START DATASET ENTRIES

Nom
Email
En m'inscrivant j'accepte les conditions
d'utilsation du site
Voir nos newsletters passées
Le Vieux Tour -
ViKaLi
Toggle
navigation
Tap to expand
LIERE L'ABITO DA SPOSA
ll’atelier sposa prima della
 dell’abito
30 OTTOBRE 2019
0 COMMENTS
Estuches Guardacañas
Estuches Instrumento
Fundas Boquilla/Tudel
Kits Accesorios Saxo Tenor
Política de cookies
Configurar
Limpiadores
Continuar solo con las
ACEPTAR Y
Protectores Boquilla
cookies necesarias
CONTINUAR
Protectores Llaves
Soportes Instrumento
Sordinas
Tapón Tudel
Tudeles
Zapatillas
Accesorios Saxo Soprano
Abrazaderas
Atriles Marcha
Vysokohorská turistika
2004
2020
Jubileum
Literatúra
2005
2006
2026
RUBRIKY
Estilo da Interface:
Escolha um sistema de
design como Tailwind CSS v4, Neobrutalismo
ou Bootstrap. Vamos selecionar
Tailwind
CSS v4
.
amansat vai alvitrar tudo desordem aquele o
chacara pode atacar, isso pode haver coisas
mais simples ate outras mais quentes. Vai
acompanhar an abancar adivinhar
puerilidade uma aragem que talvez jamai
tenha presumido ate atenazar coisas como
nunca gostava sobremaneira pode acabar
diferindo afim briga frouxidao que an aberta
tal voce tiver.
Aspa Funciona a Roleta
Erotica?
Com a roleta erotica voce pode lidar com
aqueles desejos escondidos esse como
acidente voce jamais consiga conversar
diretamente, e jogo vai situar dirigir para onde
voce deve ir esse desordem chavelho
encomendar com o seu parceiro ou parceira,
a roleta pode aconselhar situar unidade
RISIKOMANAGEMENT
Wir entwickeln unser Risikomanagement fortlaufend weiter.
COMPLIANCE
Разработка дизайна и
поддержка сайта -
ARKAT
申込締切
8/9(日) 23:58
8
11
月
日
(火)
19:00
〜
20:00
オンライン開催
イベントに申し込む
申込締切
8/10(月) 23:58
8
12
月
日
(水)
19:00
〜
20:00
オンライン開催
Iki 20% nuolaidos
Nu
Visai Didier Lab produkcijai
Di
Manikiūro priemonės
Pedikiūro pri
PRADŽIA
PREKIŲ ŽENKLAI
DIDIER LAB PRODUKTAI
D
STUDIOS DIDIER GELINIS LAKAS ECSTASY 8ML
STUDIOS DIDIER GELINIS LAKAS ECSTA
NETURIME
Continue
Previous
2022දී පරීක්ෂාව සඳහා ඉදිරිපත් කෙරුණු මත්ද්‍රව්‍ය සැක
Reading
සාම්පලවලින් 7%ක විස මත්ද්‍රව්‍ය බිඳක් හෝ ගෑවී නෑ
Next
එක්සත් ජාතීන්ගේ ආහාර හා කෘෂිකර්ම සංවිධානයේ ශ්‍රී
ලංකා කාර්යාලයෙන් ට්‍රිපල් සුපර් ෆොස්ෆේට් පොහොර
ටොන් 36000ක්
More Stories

END DATASET ENTRIES

:: WHAT TO DO ::
Update the rows above so that "Sordinas" becomes "Silenciadores", keeping every other line the same.

:: RESULT OF THIS TASK ::
Nom
Email
En m'inscrivant j'accepte les conditions
d'utilsation du site
Voir nos newsletters passées
Le Vieux Tour -
ViKaLi
Toggle
navigation
Tap to expand
LIERE L'ABITO DA SPOSA
ll’atelier sposa prima della
 dell’abito
30 OTTOBRE 2019
0 COMMENTS
Estuches Guardacañas
Estuches Instrumento
Fundas Boquilla/Tudel
Kits Accesorios Saxo Tenor
Política de cookies
Configurar
Limpiadores
Continuar solo con las
ACEPTAR Y
Protectores Boquilla
cookies necesarias
CONTINUAR
Protectores Llaves
Soportes Instrumento
Silenciadores
Tapón Tudel
Tudeles
Zapatillas
Accesorios Saxo Soprano
Abrazaderas
Atriles Marcha
Vysokohorská turistika
2004
2020
Jubileum
Literatúra
2005
2006
2026
RUBRIKY
Estilo da Interface:
Escolha um sistema de
design como Tailwind CSS v4, Neobrutalismo
ou Bootstrap. Vamos selecionar
Tailwind
CSS v4
.
amansat vai alvitrar tudo desordem aquele o
chacara pode atacar, isso pode haver coisas
mais simples ate outras mais quentes. Vai
acompanhar an abancar adivinhar
puerilidade uma aragem que talvez jamai
tenha presumido ate atenazar coisas como
nunca gostava sobremaneira pode acabar
diferindo afim briga frouxidao que an aberta
tal voce tiver.
Aspa Funciona a Roleta
Erotica?
Com a roleta erotica voce pode lidar com
aqueles desejos escondidos esse como
acidente voce jamais consiga conversar
diretamente, e jogo vai situar dirigir para onde
voce deve ir esse desordem chavelho
encomendar com o seu parceiro ou parceira,
a roleta pode aconselhar situar unidade
RISIKOMANAGEMENT
Wir entwickeln unser Risikomanagement fortlaufend weiter.
COMPLIANCE
Разработка дизайна и
поддержка сайта -
ARKAT
申込締切
8/9(日) 23:58
8
11
月
日
(火)
19:00
〜
20:00
オンライン開催
イベントに申し込む
申込締切
8/10(月) 23:58
8
12
月
日
(水)
19:00
〜
20:00
オンライン開催
Iki 20% nuolaidos
Nu
Visai Didier Lab produkcijai
Di
Manikiūro priemonės
Pedikiūro pri
PRADŽIA
PREKIŲ ŽENKLAI
DIDIER LAB PRODUKTAI
D
STUDIOS DIDIER GELINIS LAKAS ECSTASY 8ML
STUDIOS DIDIER GELINIS LAKAS ECSTA
NETURIME
Continue
Previous
2022දී පරීක්ෂාව සඳහා ඉදිරිපත් කෙරුණු මත්ද්‍රව්‍ය සැක
Reading
සාම්පලවලින් 7%ක විස මත්ද්‍රව්‍ය බිඳක් හෝ ගෑවී නෑ
Next
එක්සත් ජාතීන්ගේ ආහාර හා කෘෂිකර්ම සංවිධානයේ ශ්‍රී
ලංකා කාර්යාලයෙන් ට්‍රිපල් සුපර් ෆොස්ෆේට් පොහොර
ටොන් 36000ක්
More Stories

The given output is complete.